Report all lines of the records that contain "СВЕЖЕМ".
##### Exercise material
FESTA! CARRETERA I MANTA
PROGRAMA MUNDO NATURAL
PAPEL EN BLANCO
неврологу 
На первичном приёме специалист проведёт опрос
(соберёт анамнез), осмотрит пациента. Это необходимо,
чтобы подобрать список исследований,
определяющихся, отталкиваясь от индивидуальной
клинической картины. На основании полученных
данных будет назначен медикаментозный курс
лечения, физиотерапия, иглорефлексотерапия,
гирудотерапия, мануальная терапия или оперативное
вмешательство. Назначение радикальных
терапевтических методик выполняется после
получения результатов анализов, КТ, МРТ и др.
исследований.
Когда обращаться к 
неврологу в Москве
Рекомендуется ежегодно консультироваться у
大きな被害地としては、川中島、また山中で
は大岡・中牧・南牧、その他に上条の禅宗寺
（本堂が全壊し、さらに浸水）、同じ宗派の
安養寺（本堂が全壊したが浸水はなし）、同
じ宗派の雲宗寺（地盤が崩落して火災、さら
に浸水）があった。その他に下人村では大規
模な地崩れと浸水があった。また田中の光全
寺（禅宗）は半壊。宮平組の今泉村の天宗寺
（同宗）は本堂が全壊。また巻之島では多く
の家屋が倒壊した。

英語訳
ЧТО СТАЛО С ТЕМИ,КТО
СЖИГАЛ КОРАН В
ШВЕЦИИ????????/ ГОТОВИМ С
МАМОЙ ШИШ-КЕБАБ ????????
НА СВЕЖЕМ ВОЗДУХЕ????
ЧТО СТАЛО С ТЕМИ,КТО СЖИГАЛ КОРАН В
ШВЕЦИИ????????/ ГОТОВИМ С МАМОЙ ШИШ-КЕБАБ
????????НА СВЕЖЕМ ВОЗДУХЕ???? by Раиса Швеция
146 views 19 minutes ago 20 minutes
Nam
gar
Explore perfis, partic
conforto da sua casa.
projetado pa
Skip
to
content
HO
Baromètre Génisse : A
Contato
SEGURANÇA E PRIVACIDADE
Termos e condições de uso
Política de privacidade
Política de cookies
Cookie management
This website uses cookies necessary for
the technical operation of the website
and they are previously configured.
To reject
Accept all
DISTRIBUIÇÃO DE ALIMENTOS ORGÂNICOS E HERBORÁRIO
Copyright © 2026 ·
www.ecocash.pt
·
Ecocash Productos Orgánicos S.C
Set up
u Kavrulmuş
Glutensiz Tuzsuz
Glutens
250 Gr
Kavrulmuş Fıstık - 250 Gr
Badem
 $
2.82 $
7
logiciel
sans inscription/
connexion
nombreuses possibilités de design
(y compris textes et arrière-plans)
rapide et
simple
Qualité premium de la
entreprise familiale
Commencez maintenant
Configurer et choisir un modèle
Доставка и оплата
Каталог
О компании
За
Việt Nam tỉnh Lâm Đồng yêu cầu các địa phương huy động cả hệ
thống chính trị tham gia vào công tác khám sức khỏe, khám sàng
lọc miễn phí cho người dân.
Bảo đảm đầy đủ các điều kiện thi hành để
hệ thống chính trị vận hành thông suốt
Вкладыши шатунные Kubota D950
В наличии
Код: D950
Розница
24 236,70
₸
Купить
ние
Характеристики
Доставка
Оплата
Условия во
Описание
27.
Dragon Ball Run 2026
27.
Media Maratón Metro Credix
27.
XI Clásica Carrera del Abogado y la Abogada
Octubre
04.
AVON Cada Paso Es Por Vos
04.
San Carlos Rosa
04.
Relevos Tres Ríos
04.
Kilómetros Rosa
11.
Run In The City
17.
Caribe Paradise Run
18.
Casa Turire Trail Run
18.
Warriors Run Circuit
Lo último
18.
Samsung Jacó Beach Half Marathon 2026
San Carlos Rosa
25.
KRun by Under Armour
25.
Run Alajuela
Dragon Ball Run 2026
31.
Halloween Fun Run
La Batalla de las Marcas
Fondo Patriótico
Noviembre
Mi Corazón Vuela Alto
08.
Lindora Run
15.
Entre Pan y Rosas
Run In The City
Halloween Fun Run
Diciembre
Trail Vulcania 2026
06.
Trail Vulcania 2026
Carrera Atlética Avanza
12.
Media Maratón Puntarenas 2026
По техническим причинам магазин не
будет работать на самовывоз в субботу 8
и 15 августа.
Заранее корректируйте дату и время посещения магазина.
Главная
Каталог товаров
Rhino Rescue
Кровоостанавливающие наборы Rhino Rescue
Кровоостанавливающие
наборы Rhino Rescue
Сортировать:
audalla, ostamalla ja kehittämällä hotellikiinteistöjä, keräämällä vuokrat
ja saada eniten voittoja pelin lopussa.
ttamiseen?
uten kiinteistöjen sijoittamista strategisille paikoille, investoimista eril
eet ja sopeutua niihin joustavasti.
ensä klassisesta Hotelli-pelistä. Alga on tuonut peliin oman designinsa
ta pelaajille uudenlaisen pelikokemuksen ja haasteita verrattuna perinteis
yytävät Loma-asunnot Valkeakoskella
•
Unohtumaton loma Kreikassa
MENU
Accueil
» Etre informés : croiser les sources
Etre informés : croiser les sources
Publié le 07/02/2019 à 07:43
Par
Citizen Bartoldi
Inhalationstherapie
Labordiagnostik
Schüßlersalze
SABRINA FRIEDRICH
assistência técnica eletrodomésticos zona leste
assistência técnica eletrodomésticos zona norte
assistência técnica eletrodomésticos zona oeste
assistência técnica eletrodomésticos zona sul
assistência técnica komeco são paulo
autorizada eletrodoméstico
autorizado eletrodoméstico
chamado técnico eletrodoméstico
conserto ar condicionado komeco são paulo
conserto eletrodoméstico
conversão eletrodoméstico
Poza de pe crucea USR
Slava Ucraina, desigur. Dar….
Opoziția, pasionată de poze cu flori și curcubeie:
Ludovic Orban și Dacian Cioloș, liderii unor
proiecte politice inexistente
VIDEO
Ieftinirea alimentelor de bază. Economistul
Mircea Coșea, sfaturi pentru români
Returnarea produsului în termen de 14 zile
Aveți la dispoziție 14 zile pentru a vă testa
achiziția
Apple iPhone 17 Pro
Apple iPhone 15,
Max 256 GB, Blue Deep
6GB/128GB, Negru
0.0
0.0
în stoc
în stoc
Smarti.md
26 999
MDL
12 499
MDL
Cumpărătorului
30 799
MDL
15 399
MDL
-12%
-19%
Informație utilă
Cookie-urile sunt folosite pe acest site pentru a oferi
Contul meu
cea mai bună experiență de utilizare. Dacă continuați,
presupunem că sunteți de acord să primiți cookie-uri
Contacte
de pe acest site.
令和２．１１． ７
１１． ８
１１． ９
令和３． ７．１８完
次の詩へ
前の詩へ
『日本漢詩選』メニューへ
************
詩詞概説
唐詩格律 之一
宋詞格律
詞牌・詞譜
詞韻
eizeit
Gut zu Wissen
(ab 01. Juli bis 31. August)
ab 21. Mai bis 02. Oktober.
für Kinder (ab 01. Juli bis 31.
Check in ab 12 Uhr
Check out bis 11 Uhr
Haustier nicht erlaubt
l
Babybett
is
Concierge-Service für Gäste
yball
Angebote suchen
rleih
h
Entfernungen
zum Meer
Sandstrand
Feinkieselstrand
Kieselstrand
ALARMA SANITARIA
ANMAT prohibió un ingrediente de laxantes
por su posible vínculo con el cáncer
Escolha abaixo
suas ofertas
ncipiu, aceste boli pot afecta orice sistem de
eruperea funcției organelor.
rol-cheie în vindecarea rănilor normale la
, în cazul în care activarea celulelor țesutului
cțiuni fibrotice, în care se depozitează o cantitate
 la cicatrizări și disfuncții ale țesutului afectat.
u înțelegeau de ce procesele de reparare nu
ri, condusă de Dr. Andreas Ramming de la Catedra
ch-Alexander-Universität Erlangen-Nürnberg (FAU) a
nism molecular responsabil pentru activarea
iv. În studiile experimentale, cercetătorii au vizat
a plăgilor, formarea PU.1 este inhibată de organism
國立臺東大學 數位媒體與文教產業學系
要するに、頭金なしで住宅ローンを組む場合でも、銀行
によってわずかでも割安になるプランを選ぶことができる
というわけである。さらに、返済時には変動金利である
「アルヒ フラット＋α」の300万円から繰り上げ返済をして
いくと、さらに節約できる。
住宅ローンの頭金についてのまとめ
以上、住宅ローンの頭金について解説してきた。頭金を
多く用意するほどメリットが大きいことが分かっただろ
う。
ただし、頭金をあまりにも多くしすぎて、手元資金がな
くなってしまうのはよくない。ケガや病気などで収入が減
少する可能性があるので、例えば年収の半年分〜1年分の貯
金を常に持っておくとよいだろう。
##########
Worked solution =>
НА СВЕЖЕМ ВОЗДУХЕ????
????????НА СВЕЖЕМ ВОЗДУХЕ???? by Раиса Швеция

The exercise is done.